Dabbling Free

All along the backwater,
Through the rushes tall,
Ducks are a-dabbling,
Up tails all!

Ducks’ tails, drakes’ tails,
Yellow feet a-quiver,
Yellow bills all out of sight
Busy in the river!

Slushy green undergrowth
Where the roach swim—
Here we keep our larder,
Cool and full and dim.

Everyone for what he likes!
We like to be
Heads down, tails up,
Dabbling free!

High in the blue above
Swifts whirl and call—
We are down a-dabbling
Up tails all!

~Kenneth Grahame from Wind in the Willows

I miss having small children around to show me how to look at the world.

When young (or even older) children discover something new, it often is something I no longer pay attention to, so I get to rediscover it with them. Suddenly I’m young again, seeing things through their eyes: the wonder, the questions, the sense of “what else is out there that I need to know?”

So when I return to something that is familiar, like Grahame’s “Duck Ditty”, I’m back to thirty years younger with preschool age kids – life was busier then but oh so sweet.

On my blog Hankerings, I’m sharing with children in mind. You and kids in your life might enjoy the pictures and the stories, as I look with fresh eyes at the wonders around me. Check it out when you have a chance.

Dabbling at this and that, head down, tail up, a-dabbling free!

Visitors to the Farm

 

 

 

Fingers of twilight shadow
begin to reach over the hill
crawling down through the field
up unto the bank of blackberries
covering fences along the alder grove.

The horses chew their last
leaves of clover before
coming to the barn for night, eyelids heavy,
relaxed and full, drowsy with spring evening
peace at hand and hoof.

A sudden change in the air forces
their heads up and ears forward;
they form a line, staring at the hilltop
above them, riveted to the spot, alert
to an coming intruder, unfamiliar and foreign.

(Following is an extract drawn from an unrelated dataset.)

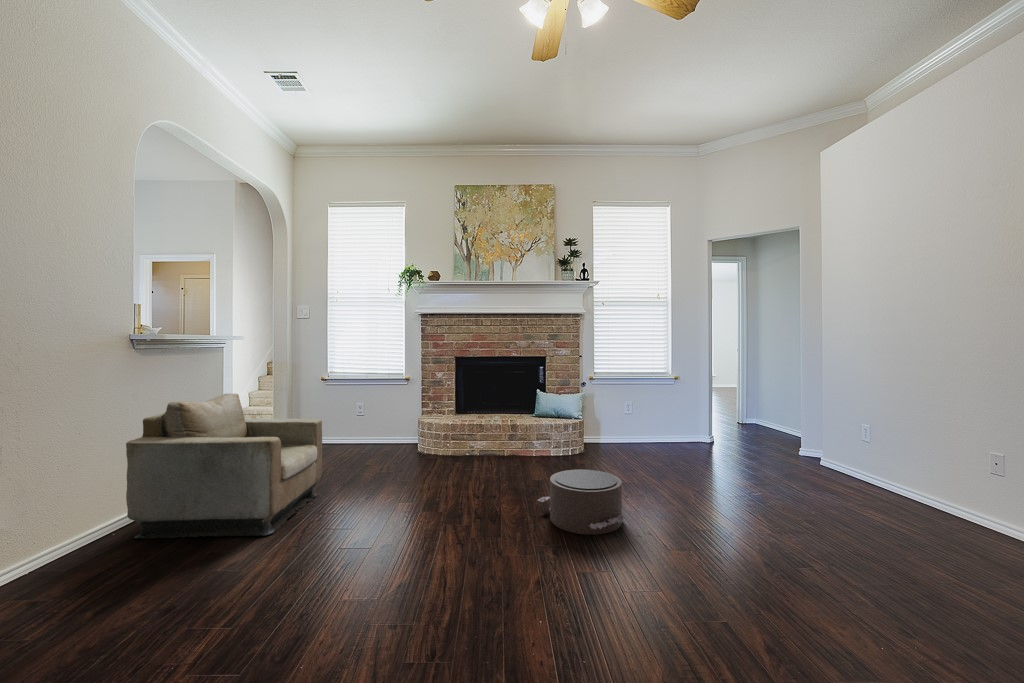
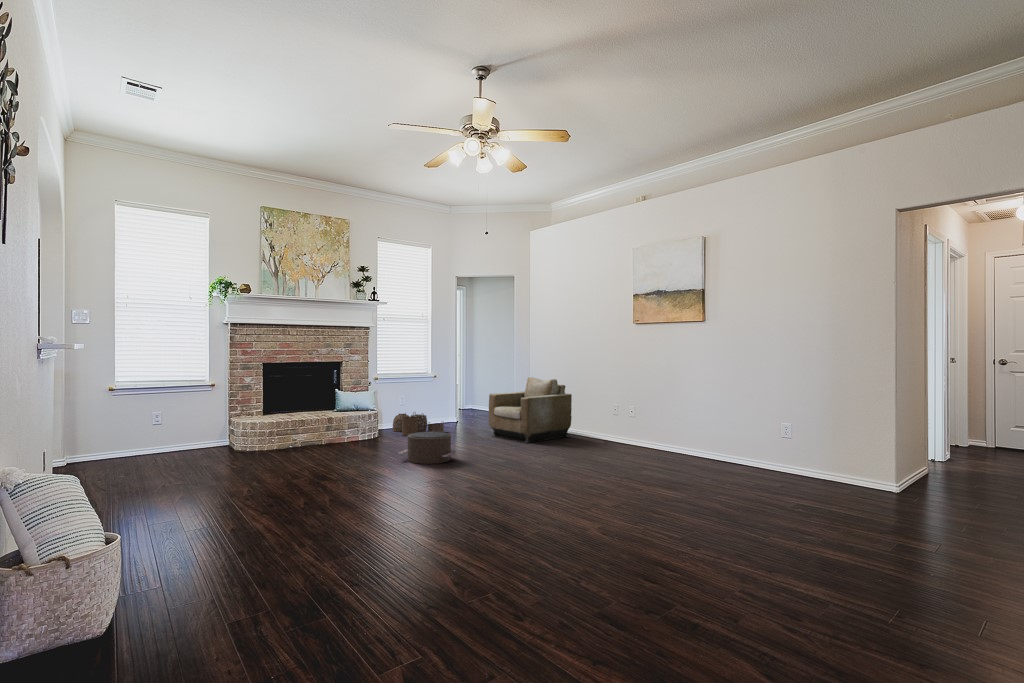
armchair: present [126,394,322,539] -> present [489,377,572,443]
woven basket: none [613,422,677,459] -> present [393,413,444,436]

The roar is intermittent, like a warm wind
rattling a barn roof, but inconstant;
then peaking over the crest of the hill
a rounded top of technicolor glory:
The hot air balloon rises.

The horses silenced, baffled, fascinated;
no alpine instinct prepares their response
to this wizard’s act from Oz in their own backyard.
The basket riders wave and laugh at the equine audience below
in formation with golden noses in the air and white manes blowing in the breeze.

The balloon summits the hill, dipping low, almost touchable
before moving back up to race the sunset,
and search out other pastures, other valleys and hills.
The horses released from the spell
leap in response, snowy tails high, noses flared-

To race up the hill to catch impending darkness,
night mares cavort, float suspended
until their air is let out, gently, in softening snorts,
to settle down in a shavings bed in the barn
where night, blissful, becomes ordinary again.